An exact transcription of each entry below is required, without any pictures.

Hardware project source files:
= = =
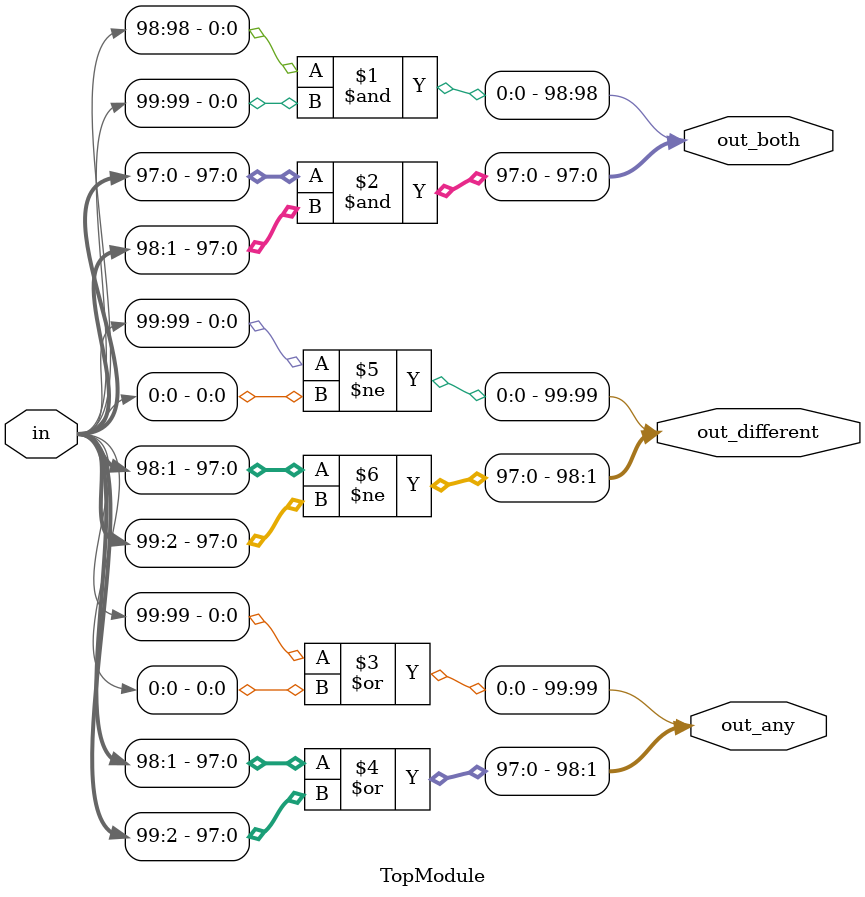
<source format=sv>

module TopModule (
  input [99:0] in,
  output [98:0] out_both,
  output [99:1] out_any,
  output [99:0] out_different
);

  // out_both: Check if both input bit and its neighbor to the left are '1'
  assign out_both[98] = in[98] & in[99];
  assign out_both[97:0] = in[97:0] & in[98:1];

  // out_any: Check if any of the input bit and its neighbor to the right are '1'
  assign out_any[99] = in[99] | in[0];
  assign out_any[98:1] = in[98:1] | in[99:2];

  // out_different: Check if the input bit is different from its neighbor to the left (wrapping)
  assign out_different[99] = in[99] != in[0];
  assign out_different[98:1] = in[98:1] != in[99:2];

endmodule

// VERILOG-EVAL: errant inclusion of module definition

</source>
= = =
■ Result of this exercise
<source format=sv>

module TopModule (
  input [99:0] in,
  output [98:0] out_both,
  output [99:1] out_any,
  output [99:0] out_different
);

  // out_both: Check if both input bit and its neighbor to the left are '1'
  assign out_both[98] = in[98] & in[99];
  assign out_both[97:0] = in[97:0] & in[98:1];

  // out_any: Check if any of the input bit and its neighbor to the right are '1'
  assign out_any[99] = in[99] | in[0];
  assign out_any[98:1] = in[98:1] | in[99:2];

  // out_different: Check if the input bit is different from its neighbor to the left (wrapping)
  assign out_different[99] = in[99] != in[0];
  assign out_different[98:1] = in[98:1] != in[99:2];

endmodule

// VERILOG-EVAL: errant inclusion of module definition

</source>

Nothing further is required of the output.